Core Concepts¶
xdflow is intentionally close to scikit-learn in workflow, but it changes the unit of computation from an unlabeled ndarray to a labeled xarray.DataArray wrapped by DataContainer.
Those labels are used by the runtime. Dimensions, coordinates, targets, groups, split settings, and transform state tell validators and tuners how to split, refit, cache, score, and keep predictions aligned.
Data model¶
- The canonical input is
xarray.DataArray. - Dimensions are named and preserved through the pipeline.
- Coordinates carry metadata such as class labels, sessions, animals, or timestamps.
DataContainerwraps the array and keeps operations returning containers instead of bare arrays.
The runtime expects at least a trial dimension for most supervised workflows. Additional dimensions such as channel, time, frequency, or feature are transform-specific.
Transform model¶
Every processing step inherits from Transform.
fitlearns state when needed.transformreturns a newDataContainer.fit_transformcombines both operations.predict/predict_probaare added byPredictorsubclasses.
Important conventions enforced throughout the library:
- transforms should operate on named dimensions, not positional axes
- incoming data should be treated as immutable
- learned state belongs on fitted attributes, not in constructor arguments
- new dimensions should receive descriptive names and coordinates where possible
See Writing Custom Transforms for concrete authoring patterns, dimension checks, and test examples.
Fold-invariant vs stateful steps¶
Cross-validation uses the is_stateful flag to decide where the fold boundary belongs:
- fold-invariant stateless transforms can run once before fold splitting
- stateful or split-dependent transforms are re-fit inside each fold
This matters for expensive preprocessing such as spectral feature extraction, where fold-invariant work should not be recomputed for every fold.
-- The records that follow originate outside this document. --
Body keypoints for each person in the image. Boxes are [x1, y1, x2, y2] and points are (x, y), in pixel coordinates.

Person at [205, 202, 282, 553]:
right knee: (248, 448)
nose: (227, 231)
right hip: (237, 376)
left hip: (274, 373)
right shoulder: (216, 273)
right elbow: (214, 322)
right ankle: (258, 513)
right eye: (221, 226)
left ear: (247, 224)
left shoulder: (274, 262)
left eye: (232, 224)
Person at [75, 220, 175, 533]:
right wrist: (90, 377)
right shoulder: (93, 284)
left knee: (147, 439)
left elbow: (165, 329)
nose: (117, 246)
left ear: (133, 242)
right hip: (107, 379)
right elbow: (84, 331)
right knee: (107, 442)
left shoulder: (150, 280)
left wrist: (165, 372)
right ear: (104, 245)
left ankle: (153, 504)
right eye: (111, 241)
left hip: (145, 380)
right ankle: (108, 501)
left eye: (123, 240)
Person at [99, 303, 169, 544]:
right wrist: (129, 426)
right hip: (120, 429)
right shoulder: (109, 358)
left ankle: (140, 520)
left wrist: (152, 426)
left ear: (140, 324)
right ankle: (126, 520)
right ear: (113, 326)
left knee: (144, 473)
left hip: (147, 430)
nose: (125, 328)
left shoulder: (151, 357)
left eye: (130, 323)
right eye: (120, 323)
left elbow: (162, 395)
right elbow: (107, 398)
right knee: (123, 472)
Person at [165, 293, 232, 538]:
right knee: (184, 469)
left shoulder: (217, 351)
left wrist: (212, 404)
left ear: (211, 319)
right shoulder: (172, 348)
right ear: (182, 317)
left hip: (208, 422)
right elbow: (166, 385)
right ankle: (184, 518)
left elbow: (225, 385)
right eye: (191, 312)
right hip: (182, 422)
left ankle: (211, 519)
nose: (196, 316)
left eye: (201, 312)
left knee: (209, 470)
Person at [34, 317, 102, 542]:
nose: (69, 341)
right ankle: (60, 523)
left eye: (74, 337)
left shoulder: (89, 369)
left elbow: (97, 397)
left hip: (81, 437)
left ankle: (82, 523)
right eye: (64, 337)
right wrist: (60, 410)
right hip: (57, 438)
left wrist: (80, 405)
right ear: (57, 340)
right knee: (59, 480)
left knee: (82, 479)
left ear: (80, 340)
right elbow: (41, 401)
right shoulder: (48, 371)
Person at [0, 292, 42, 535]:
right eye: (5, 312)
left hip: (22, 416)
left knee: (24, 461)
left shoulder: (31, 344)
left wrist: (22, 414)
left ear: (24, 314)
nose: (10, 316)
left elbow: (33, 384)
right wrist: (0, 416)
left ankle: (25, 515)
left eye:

A transform should only be marked stateless for CV reuse when it does not learn from held-out samples or depend on the split boundary.
See Execution Model for the cross-validation boundary, tuning cache boundary, and current in-memory data scope.
Composition patterns¶
The main composition tools are:
Pipeline: sequential processingTransformUnion: parallel branches that are concatenatedGroupApplyTransform: independent fitting per metadata-defined groupSwitchTransformandOptionalTransform: conditional or toggleable branchesEnsemblePredictor: weighted combination of multiple predictors
See Composing Pipelines for examples and guidance on when to use each composite.
Tuning¶
Tuning is a first-class XDFlow workflow. A tuner searches over pipeline parameters and architecture choices while the validator still owns splitting, scoring, refitting, and leakage boundaries.
The tuning install extra only controls dependency weight by installing Optuna. It does not make tuning a secondary part of the framework. See Tuning for the workflow model and Hyperparameter Tuning for a runnable pattern.
Target handling¶
Predictors usually read labels from coordinates rather than from a separate y array. This keeps targets aligned with the same labeled trial axis used by the rest of the pipeline.
For details on required dimensions, coordinates, selection semantics, and immutability guarantees, see Data Contract.